Fo’s lips curled into a snarl and he took a step forward, only to find that he could not.
The hands that emerged from the ground to grasp the Keeper’s ankles came from a haunt, but it was not the haunt that drew itself out of the ground in an agonizingly slow set of movements after the first set of hands. The second haunt, an old miner, wrapped his cold hands around Fo’s to stop him raising his arm.

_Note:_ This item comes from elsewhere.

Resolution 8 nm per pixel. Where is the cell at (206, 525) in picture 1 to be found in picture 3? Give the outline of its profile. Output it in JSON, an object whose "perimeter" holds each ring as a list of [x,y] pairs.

“The War of the Gods was terrible.” To his left, Bau, his throat a heavy red line, struggled to his feet only to find that he was held down by another pair of haunts. “It was not that the gods fought that was the horror. Those battles were barely witnessed, except for their aftermaths. That was the true tragedy. It turned the weather extreme. It made for decades of drought. Decades of flood. We lost the sun. We had famine. We had plague. We had war. Species were killed entirely. Entire civilizations were destroyed.”
“They can be remade!”
“By who?” A hint of anger entered Zaifyr’s controlled voice. “By you? You want to start a war but cannot even realize that you are a victim of one! You lack the simple self-awareness to realize that the War of the Gods never ended, that we have been living in its carnage for thousands of years.”